L’agence alerte elle aussi sur les liens entre pauvreté des enfants et pollution, en invitant à mesurer leur exposition au fil de la journée. Son enquête révèle qu’à Lyon, la part des écoles en éducation prioritaire (REP et REP+) est trois fois plus élevée dans les îlots où la concentration en dioxyde d’azote excède les seuils recommandés. C’est le cas du groupe scolaire Anatole-France, à Saint-Denis (Seine-Saint-Denis). Entre 2012 et 2019, des capteurs de l’association Respire ont relevé des niveaux annuels moyens « mauvais » à « très préoccupants » pour les trois principaux polluants de l’air. Or, l’école classée REP, déjà toisée par l’A86, sera bientôt « prise en étau » par deux bretelles d’autoroute dans le cadre des JO 2024. « On va se retrouver avec 10 000 à 20 000 bagnoles par jour d’un côté et pareil de l’autre », s’indigne Hamid Ouidir. Ce parent d’élèves, adhérent FCPE, alerte depuis 2018 sur les risques sanitaires du projet, épinglés dans un rapport de l’Autorité environnementale.
Aujourd’hui, la dimension sociale est absente des plans de lutte contre la pollution de l’air. Par exemple, la plupart des communes qui piétonnisent des rues à proximité des écoles ne choisissent pas ces tronçons en fonction de critères sociaux, illustre l’Unicef. Et rien n’est prévu pour vérifier que les mesures en faveur de la qualité de l’air ne pénalisent pas involontairement les plus vulnérables. Séverine Deguen s’est penchée sur le projet de création de parkings à Lyon pour inciter à laisser sa voiture en périphérie et laisser respirer le centre-ville. Le risque : qu’ils augmentent le trafic et la pollution dans des quartiers souvent classés prioritaires, aux populations déjà fragilisées.

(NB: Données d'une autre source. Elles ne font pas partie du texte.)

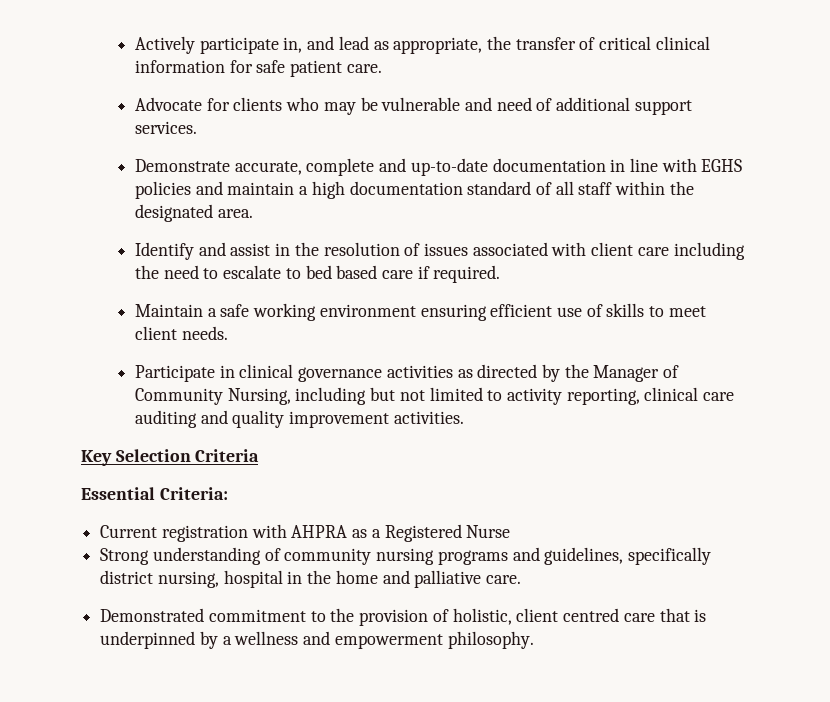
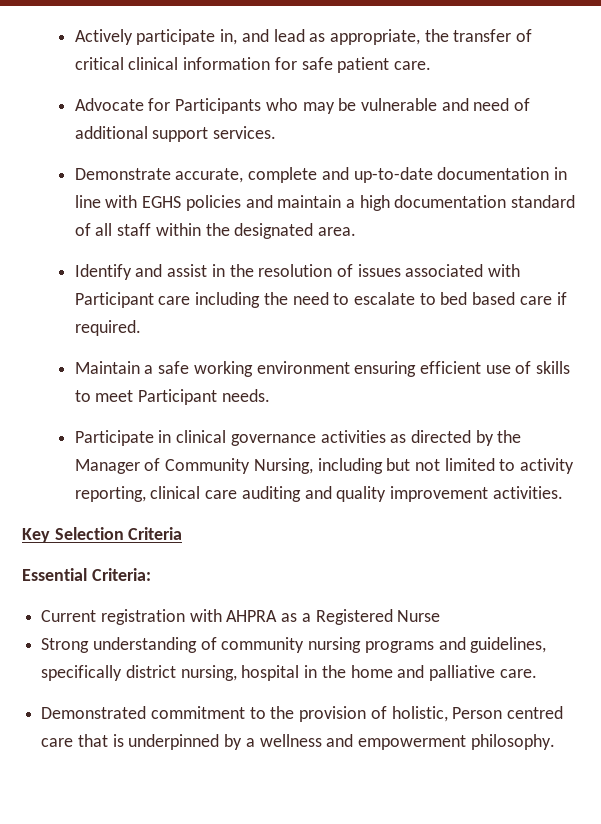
[233,97,283,111] clients -> [175,98,262,114] Participants
[591,242,634,256] client -> [74,292,154,308] Participant
[134,326,177,340] client -> [138,389,218,405] Participant
[516,608,559,622] client -> [452,707,503,719] Person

« On intervient trop souvent de façon uniforme sur le territoire, alors qu’il faudrait tenir compte des différences de vulnérabilité, regrette-t-elle. Mais c’est compliqué en France, pays de l’égalité… » Séverine Deguen veut toutefois croire à une prise de conscience. Pour la première fois, Rennes et Strasbourg s’apprêtent à travailler main dans la main avec des chercheur·euses. Les mesures envisagées, comme les zones à faibles émissions (ZEF) – des portions de villes interdites d’accès aux véhicules les plus polluants – seront analysées au prisme de leurs effets sur les inégalités de santé avant d’être déployées. Pour que l’air pur ne devienne pas un privilège de plus.
* « Pauvreté des enfants et pollution de l’air : de l’injustice sociale dans l’air », Unicef et Réseau Action Climat, octobre 2021.
Cet article a été réalisé dans le cadre d’une bourse du Fonds européen pour le journalisme.